:: Work item ::
Find every line in the records below that contains the word "from", and copy each such line.

:: Working data ::
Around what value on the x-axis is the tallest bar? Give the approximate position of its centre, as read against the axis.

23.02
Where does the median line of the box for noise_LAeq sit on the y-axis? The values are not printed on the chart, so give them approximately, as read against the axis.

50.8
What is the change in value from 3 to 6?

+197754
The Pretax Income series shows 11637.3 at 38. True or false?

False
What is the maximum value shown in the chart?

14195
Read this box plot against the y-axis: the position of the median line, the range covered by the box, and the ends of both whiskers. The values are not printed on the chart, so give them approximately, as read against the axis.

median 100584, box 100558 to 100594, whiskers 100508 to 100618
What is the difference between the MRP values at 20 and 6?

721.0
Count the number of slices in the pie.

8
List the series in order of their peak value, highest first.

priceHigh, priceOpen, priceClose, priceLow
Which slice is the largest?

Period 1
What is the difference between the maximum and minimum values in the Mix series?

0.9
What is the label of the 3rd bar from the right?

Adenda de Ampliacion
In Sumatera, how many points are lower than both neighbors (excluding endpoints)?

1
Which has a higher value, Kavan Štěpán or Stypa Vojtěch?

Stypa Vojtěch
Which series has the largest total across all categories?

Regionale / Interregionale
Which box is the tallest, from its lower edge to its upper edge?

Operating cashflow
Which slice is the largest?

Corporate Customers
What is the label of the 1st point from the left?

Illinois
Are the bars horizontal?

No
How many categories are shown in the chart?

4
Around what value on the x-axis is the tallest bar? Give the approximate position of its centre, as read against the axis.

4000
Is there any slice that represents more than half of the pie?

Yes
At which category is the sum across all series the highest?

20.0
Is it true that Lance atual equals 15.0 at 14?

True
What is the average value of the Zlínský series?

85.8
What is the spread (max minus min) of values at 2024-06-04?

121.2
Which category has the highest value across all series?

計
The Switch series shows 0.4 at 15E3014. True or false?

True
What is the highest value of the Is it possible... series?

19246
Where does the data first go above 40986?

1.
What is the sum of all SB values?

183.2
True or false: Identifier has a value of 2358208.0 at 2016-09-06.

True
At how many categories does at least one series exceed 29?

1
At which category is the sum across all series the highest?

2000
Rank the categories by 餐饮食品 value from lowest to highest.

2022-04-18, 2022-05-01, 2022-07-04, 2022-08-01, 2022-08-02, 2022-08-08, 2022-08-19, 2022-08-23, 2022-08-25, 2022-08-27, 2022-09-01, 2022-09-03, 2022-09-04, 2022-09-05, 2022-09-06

:: Exercise answer ::
What is the change in value from 3 to 6?
What is the label of the 3rd bar from the right?
Which box is the tallest, from its lower edge to its upper edge?
What is the label of the 1st point from the left?
Rank the categories by 餐饮食品 value from lowest to highest.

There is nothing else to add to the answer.